The care I am getting since changing rheumy is fantastic. One email saying that I am miserable and I get a phone call within 24 hours and he listens to me for 20 minutes, unhurried.
I take Humira every week now. Doc bumped it up because I can’t take NSAIDs or MTX. I had read that some docs were doing this for people that couldn’t take NSAIDs or MTX. I was off the Humira from March to September due to COVID, but I am back on it now. Starting over with it and waiting for full affects. Feet, knees, and hands got really bad so I decided to start it again.
Pred help me a lot at 5mg a day, but I get TERRIBLE back pain from pred, so I had to get off it.
That is always the main thing. Like you I trust my rheumy and know I can always properly discuss things.

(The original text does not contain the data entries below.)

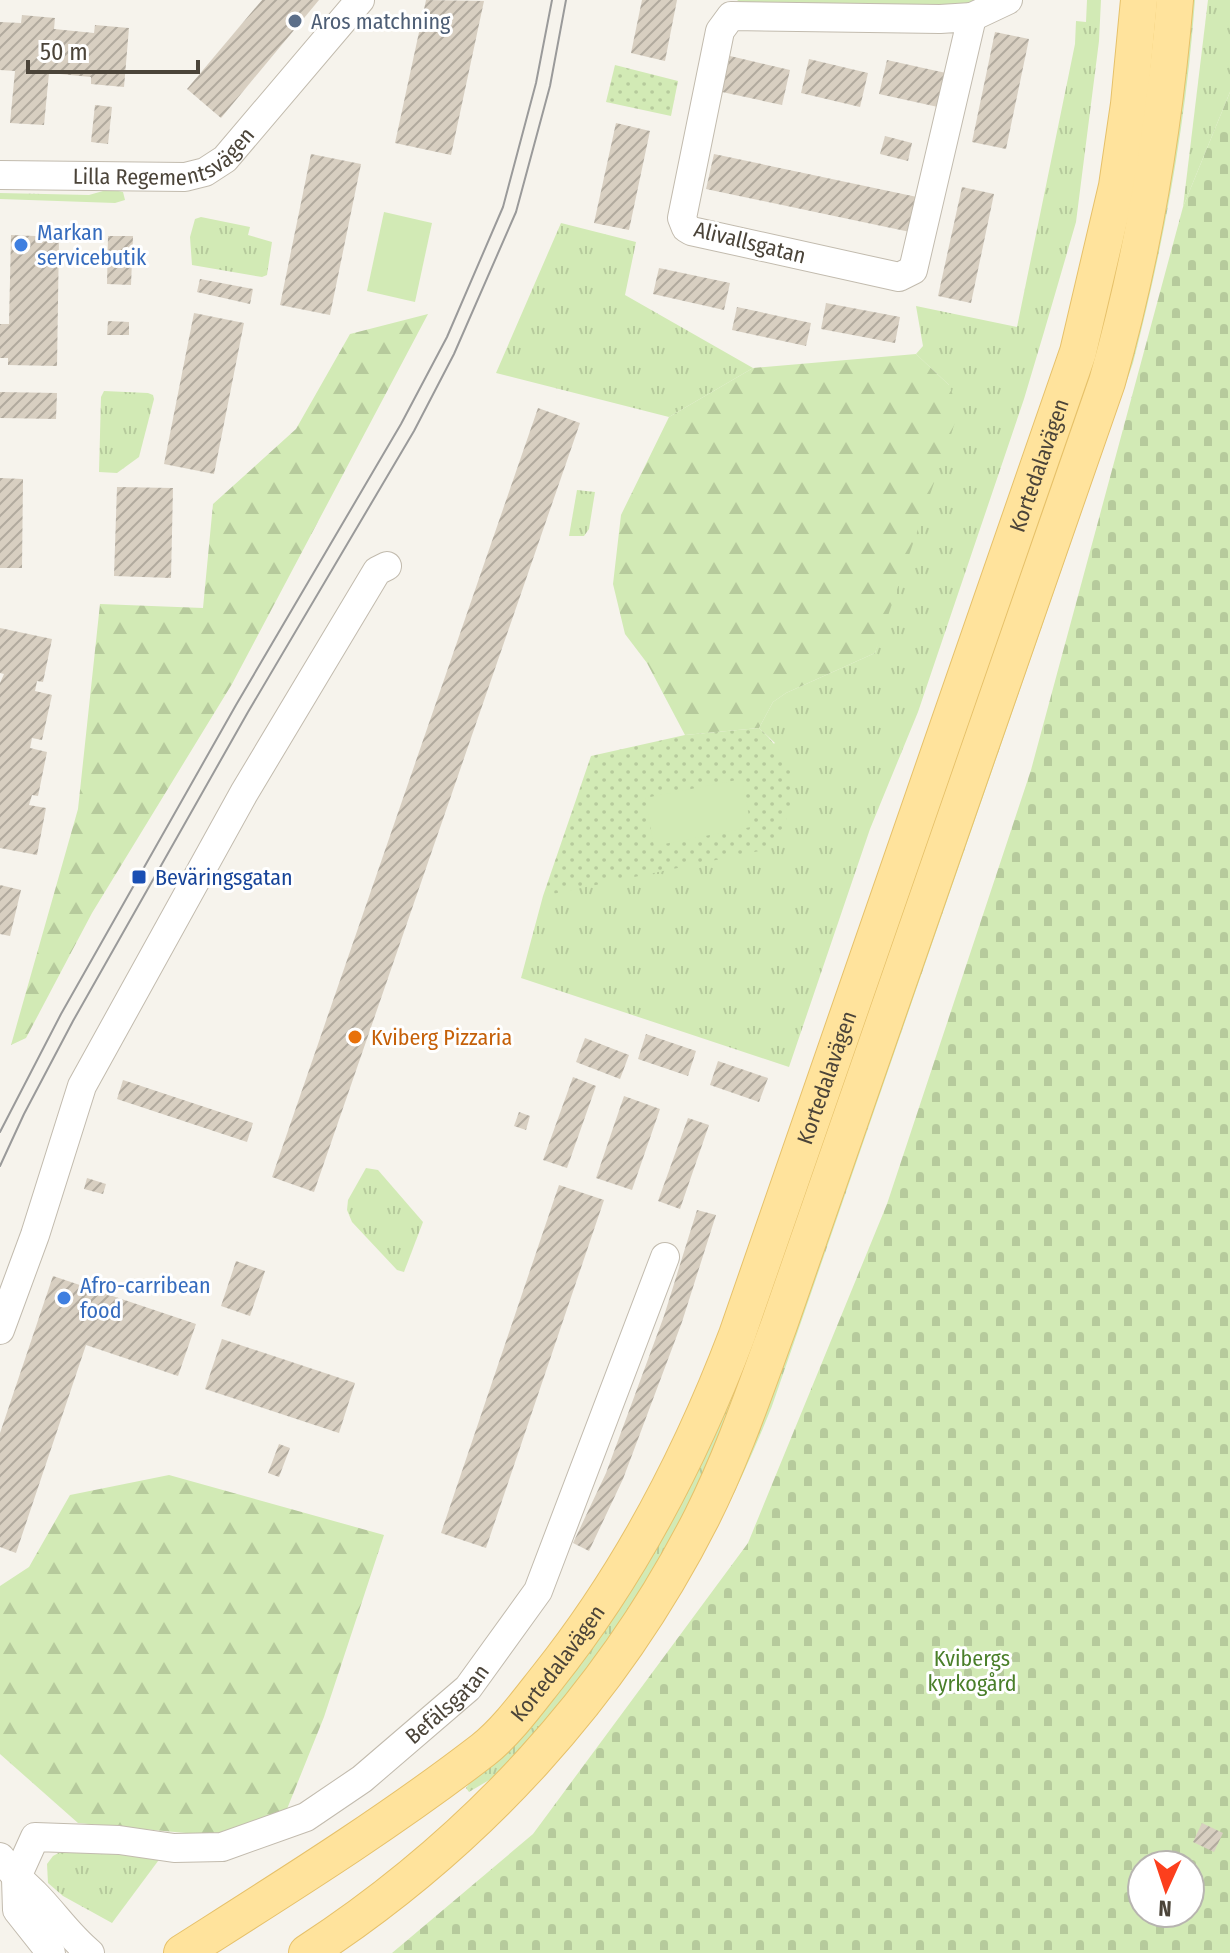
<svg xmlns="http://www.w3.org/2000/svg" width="1230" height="1953" viewBox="0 0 1230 1953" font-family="'Fira Sans Condensed',sans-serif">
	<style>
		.grass { fill: url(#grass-tufts) }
		.forest { fill: url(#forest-firs) }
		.cemetery { fill: url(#cemetery-stones); fill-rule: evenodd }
		.park { fill: url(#park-dots) }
		.pitch { fill: #d2eab5 }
		.building { fill: url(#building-hatch) }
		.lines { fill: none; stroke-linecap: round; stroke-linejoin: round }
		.minor-casing { stroke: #c2bbae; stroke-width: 30 }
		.major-casing { stroke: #e6c16a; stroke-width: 38 }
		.minor { stroke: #fff; stroke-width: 28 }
		.major { stroke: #ffe39c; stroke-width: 36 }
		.tram { stroke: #9a9a9a; stroke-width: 2 }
		.service-dot { fill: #5c6f8a; stroke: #fff; stroke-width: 3 }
		.shop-dot { fill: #3f7fe0; stroke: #fff; stroke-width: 3 }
		.transit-dot { fill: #1a4fb4; stroke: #fff; stroke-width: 3 }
		.food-dot { fill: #e8710a; stroke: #fff; stroke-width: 3 }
		.labels { text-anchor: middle; stroke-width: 6; stroke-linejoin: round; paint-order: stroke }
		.service-label { font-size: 22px; fill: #4e5e75; stroke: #fff; text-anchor: start }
		.street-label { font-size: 22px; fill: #4b4439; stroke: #fff }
		.shop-label { font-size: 22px; fill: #366cbe; stroke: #fff; text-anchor: start }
		.transit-label { font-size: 22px; fill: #164399; stroke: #fff; text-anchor: start }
		.food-label { font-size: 22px; fill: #c56008; stroke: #fff; text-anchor: start }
		.park-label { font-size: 22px; fill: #4a7f2a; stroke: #fff }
	</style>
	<defs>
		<pattern id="grass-tufts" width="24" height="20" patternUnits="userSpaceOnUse" patternTransform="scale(2)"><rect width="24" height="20" fill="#d2eab5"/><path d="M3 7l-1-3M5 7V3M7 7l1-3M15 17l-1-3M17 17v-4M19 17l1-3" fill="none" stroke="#b6ca9c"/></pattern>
		<pattern id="forest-firs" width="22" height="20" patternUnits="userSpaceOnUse" patternTransform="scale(2)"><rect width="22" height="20" fill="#d2eab5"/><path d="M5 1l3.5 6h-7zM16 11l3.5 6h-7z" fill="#b6ca9c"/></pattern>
		<pattern id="cemetery-stones" width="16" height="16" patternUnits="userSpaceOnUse" patternTransform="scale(2)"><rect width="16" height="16" fill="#d2eab5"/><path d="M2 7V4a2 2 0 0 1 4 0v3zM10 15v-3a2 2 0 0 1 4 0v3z" fill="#b6ca9c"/></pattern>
		<pattern id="park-dots" width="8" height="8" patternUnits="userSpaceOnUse" patternTransform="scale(2)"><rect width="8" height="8" fill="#d2eab5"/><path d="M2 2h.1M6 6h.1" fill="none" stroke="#b6ca9c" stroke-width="1.8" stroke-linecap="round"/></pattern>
		<pattern id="building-hatch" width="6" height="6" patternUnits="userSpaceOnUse" patternTransform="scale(2)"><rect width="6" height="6" fill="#d8cfc1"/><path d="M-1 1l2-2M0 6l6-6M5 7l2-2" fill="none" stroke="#b1aa9e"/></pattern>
	</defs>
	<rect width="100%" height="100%" fill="#f6f3ec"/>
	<g class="grass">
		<polygon points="737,0 986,0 958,7 742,4"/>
		<polygon points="1087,0 1101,0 1099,41 1076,222 1044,332 1024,399 918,712 870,829 789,1067 521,978 543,896 775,743 759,728 773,702 786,693 875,653 949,385 916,354 923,346 916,306 1017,327 1075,44 1076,21 1086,22"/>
		<polygon points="1151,0 1162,0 1157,61 1106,339 717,1452 618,1634 501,1773 469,1792 466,1788 471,1781 616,1607 1076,402"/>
		<path d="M1188,0H1195C1186,124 1164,243 1133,363L772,1406C696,1596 596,1743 439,1875L643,1644L1031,640Z"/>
		<polygon points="1208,0 1230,0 1230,92 1183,207"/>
		<polygon points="110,189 123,192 125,200 115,203 0,199 0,193 89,195"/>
		<polygon points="201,217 250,227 248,235 272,242 267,275 262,277 192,265 190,237 195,219"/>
		<polygon points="561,223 636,242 625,295 753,368 669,417 496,373"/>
		<polygon points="104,391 148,393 153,395 154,399 139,457 117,473 99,472 101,397"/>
		<polygon points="577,490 595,492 589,529 584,536 569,536"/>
		<polygon points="366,1168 378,1170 423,1222 404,1272 397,1270 352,1222 347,1210 348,1200"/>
		<polygon points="64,1850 161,1857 112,1923 63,1896 48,1883 47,1864 53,1856"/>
	</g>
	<g class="forest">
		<polygon points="428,314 232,684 92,913 26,1038 11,1045 78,809 100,604 203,608 213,504 296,429 350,334"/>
		<polygon points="916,354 949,385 959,411 875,653 786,693 773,702 759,728 685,735 647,663 625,634 613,584 621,515 669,417 753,368"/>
		<polygon points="169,1475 384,1535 324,1717 287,1809 218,1836 78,1823 0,1754 0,1586 29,1567 70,1495"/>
	</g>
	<path class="cemetery" d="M1230,92V1953H392L533,1834L748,1543L887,1204L1031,770L1183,207ZM1142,1865H1190V1913H1142Z"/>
	<g class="park">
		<polygon points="615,65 678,81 671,116 606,102"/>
		<path d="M759,728C776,743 800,775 793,800C789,816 780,832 773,848L543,896L591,756L685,735Z"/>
	</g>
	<g class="pitch">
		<polygon points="384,212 432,223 415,302 367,291"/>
		<polygon points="742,779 751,827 654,846 645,798"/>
	</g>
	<g class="building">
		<polygon points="262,0 319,0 221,118 187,89"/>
		<polygon points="426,0 484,1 451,155 395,143"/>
		<polygon points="642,0 677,0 665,61 631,53"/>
		<polygon points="22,15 55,18 54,29 94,33 95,25 129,28 124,87 91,84 91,77 49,73 44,125 10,123 15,71 0,70 0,22 21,23"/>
		<polygon points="995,32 1029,39 1006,149 972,142"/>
		<polygon points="730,56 790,70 782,105 722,92"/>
		<polygon points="809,59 868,73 860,107 801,93"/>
		<polygon points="887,60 946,73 938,107 879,94"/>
		<polygon points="95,105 112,107 108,144 91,142"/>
		<polygon points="616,123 650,131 629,230 594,223"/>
		<polygon points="885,136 912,143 908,161 880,154"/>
		<polygon points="311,154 361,164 330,315 280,305"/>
		<polygon points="714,154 917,197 910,232 706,189"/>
		<polygon points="962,187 994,194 971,303 938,296"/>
		<polygon points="11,235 59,237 57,366 8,365 8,358 0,358 0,324 9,324"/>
		<polygon points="108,236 133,236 131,285 107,284"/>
		<polygon points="659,268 730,283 724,310 653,294"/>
		<polygon points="200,279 253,289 250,304 197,292"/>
		<polygon points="826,303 900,317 895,343 821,329"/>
		<polygon points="737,307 811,323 806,346 732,330"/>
		<polygon points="194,313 244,323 214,474 164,464"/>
		<polygon points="108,321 129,322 129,335 107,335"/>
		<polygon points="0,392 57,393 56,419 0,418"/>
		<polygon points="538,408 580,423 314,1192 272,1177"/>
		<polygon points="0,478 23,479 22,568 0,568"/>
		<polygon points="117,487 173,488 171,578 114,576"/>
		<polygon points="0,628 52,639 43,682 37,681 35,691 52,695 42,740 32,738 30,748 47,752 38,796 32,795 29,805 46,808 37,855 0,848 0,683 4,674 0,673"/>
		<polygon points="0,885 21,890 10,936 0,934"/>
		<polygon points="646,1034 696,1051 688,1076 638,1059"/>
		<polygon points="585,1038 629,1055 620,1079 576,1062"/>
		<polygon points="718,1061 768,1078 759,1102 710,1085"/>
		<polygon points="573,1077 596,1086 567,1168 543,1160"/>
		<polygon points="123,1080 253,1123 247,1142 117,1099"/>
		<polygon points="624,1096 660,1109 632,1190 596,1178"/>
		<polygon points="519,1112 530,1116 526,1130 514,1126"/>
		<polygon points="688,1118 709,1125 680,1209 658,1201"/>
		<polygon points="87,1178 106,1184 103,1194 84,1189"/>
		<polygon points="559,1185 604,1200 486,1548 441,1533"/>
		<polygon points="697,1210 716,1215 682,1322 623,1479 589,1551 573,1543 606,1473 664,1316"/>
		<polygon points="236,1261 265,1271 250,1316 221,1306"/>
		<polygon points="53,1276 196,1324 178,1376 86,1345 16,1553 0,1547 0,1433"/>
		<polygon points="222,1339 355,1383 339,1433 205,1389"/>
		<polygon points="279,1444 290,1448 279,1477 268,1473"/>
		<polygon points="1202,1823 1223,1833 1214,1852 1193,1842"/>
	</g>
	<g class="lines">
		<g class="minor-casing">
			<g id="minor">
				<polygon points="731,16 940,19 972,17 913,270 899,277 691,231 686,228 682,218 720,31"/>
				<polyline points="972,17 1008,0"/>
				<path id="s1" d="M0,175L185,177L205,172L225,159L360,0"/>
				<polyline points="0,1330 35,1235 82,1086 244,793 377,571 387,566"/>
				<path d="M0,1857C12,1873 20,1880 34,1893C54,1913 68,1935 90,1953"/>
				<path id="s2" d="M51,1953L17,1910L16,1879L35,1837L119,1840L174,1848L222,1847L306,1817L362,1779L468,1688L538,1591L665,1257"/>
			</g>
		</g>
		<g class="major-casing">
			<g id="major">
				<path id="s3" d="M182,1953C284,1888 387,1824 483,1750C507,1731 528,1702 547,1678C630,1574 690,1459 737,1335L1078,352L1117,186L1129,104L1139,0"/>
				<path d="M307,1953C474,1844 612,1695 702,1517C733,1455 755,1390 779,1325L1107,382C1143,256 1164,130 1175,0"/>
			</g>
		</g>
		<use href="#minor" class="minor"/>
		<use href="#major" class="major"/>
		<g class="tram">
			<polyline points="0,1132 61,1014 236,705 401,424 447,337 503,207 536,83 552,0"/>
			<polyline points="0,1166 24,1114 73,1021 248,712 414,431 454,354 516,212 550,86 566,0"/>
		</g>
	</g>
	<circle class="service-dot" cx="295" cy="21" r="8"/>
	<g class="shop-dot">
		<circle cx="21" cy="245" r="8"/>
		<circle cx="64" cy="1298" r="8"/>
	</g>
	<rect class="transit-dot" x="131" y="869" width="16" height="16" rx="4"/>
	<circle class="food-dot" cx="355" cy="1037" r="8"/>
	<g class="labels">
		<g class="service-label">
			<text x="311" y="29">Aros matchning</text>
		</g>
		<g class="street-label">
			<text dy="8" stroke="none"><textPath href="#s1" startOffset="170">Lilla Regementsvägen</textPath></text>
			<text transform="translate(750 242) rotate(14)" y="8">Alivallsgatan</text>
			<text dy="8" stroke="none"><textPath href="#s3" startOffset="1774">Kortedalavägen</textPath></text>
			<text dy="8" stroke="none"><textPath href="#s3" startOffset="1126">Kortedalavägen</textPath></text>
			<text dy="8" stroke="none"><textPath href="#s3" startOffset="478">Kortedalavägen</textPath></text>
			<text dy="8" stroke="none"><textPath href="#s2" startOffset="590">Befälsgatan</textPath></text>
		</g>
		<g class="shop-label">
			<text x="37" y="240">Markan<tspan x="37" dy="25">servicebutik</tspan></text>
			<text x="80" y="1293">Afro-carribean<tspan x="80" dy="25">food</tspan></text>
		</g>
		<g class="transit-label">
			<text x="155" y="885">Beväringsgatan</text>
		</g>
		<g class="food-label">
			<text x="371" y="1045">Kviberg Pizzaria</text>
		</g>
		<g class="park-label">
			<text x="972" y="1666">Kvibergs<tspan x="972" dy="25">kyrkogård</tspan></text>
		</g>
	</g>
	<g transform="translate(1166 1889) rotate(183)"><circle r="38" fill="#ffffff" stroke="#b7b4b0" stroke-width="2"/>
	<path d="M0-6L14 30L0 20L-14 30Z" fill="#fc3f1d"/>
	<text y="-12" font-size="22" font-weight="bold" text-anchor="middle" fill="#4b4439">N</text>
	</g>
	<path d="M28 60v12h170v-12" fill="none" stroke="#4b4439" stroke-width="4"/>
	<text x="40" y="60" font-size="24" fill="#4b4439" stroke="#ffffff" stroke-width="6" paint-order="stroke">50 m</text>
</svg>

For me that’s the only way forward with the conundrum that is PsA.
Here’s hoping for you…
Update: I went to pick up the prescribed depo medrol for the doc to inject and, well, I jammed out! I was only 6 days from my first colonoscopy and I was nervous about one more med in my body. It’s still sitting at the pharmacy so I can still get it. But in the last few days I have had a bit of a remission so pain is down to 4 out of 10 instead of 8. I’m content to wait for the Humira…for now.
When I was in Mexico a couple years ago I had a bad flare and the Rheumy I saw there prescribed Depo…I had to give myself the shot - but let me tell you, I fell incredible almost immediately and had no pain/issues for along time afterwards…I say go for it!
Are you on biologics? What has been your PsA journey for the last few years? Thanks
Amos - I hope I am not answering for someone else - I assume your question was for me?? And sorry for the delay. I have had some good years and some bad years. This past year has been bad - so I just started on Simponi…had my first shot two weeks ago. I had to do the methotrexate for three months first before I could get approved for biologics. I hated that drug! I also take hydroxychloroquine. It has worked very well for me in terms of treating my morning stiffness and fatigue. I suffer mostly from tendonitis/enthesitis in various parts of my body. Am hoping to get stabilized now that I am on biologics, though I find it all a bit scary given the covid thing…
Good to hear Corrie and we all would appreciate you keeping us up to date as to how your biologics is working. The shared experiences on this site are marvellous!